Assassinen über den Dächern von Sevilla: Michael Fassbender und Ariane Labed sind sprung- und damit einsatzbereit.

Foto: 2016 Twentieth Century Fox and Ubisoft Motion

Wien – Was bedeutet es, ein Gefangener der eigenen Erinnerung zu sein? Wohin kann man fliehen, wenn die Gedanken an die Vergangenheit einen ständig verfolgen, doch der einzige Fluchtort einen immer wieder dorthin führt, woher diese Erinnerungen stammen? Dann ist man im eigenen Gedächtnis gelandet. Oder wie Callum Lynch (Michael Fassbender) in der Todeszelle.
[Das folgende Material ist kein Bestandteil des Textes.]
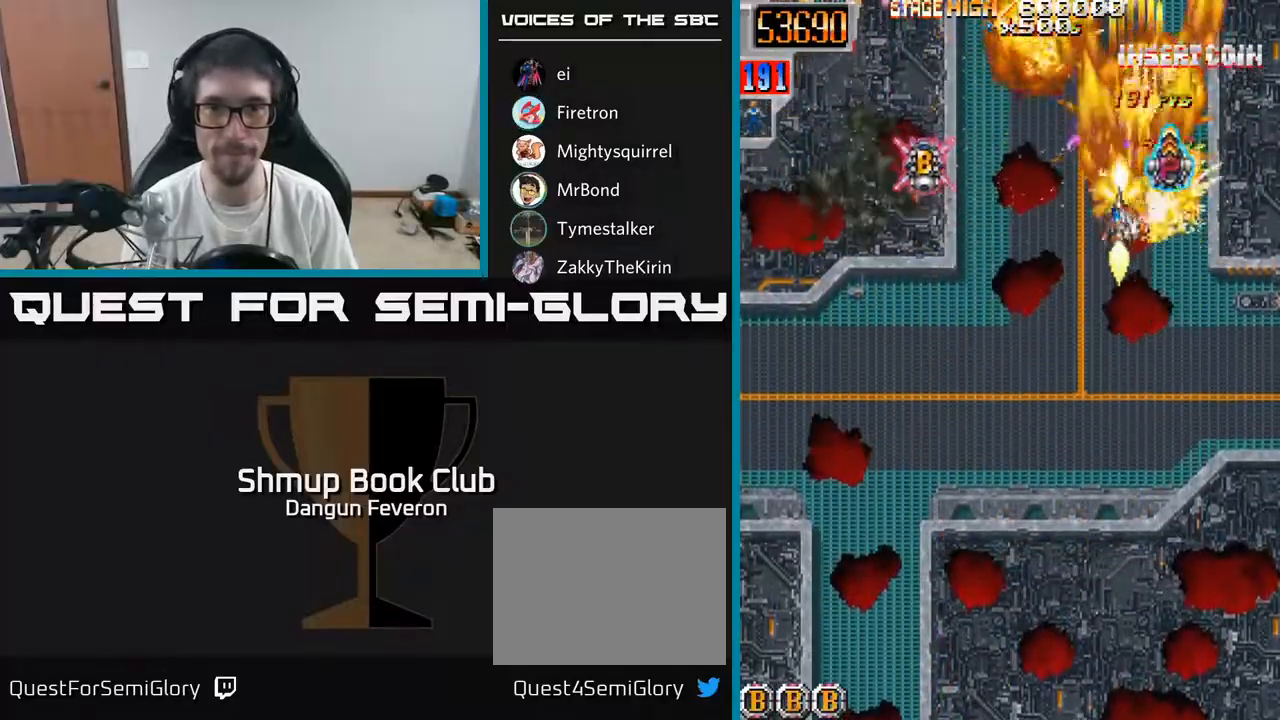
{"buttons": ["R2", "DPAD_RIGHT"], "left_stick": "center", "right_stick": "center", "events": [[233, "DPAD_LEFT", "up"], [267, "DPAD_RIGHT", "down"], [417, "DPAD_DOWN", "down"], [467, "DPAD_DOWN", "up"]]}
Er solle unbedingt in der Erinnerung bleiben, ermahnt ihn wenig später eine junge Frau mit schwarzem Haar und weißem Kittel, die ihn von ebendort vor der Giftspritze gerettet hat. Sophia Rikkin (Marion Cotillard) hat als Wissenschafterin Callum als Proband ein zweites Leben geschenkt. Doch ihn nicht gefragt, ob er ein solches überhaupt wolle. Jetzt hängt er wie eine Marionette an einem überdimensionalen beweglichen Greifarm in einer riesigen Halle und droht diesmal tatsächlich zu sterben. Zweifach. In der Vergangenheit und in der Gegenwart.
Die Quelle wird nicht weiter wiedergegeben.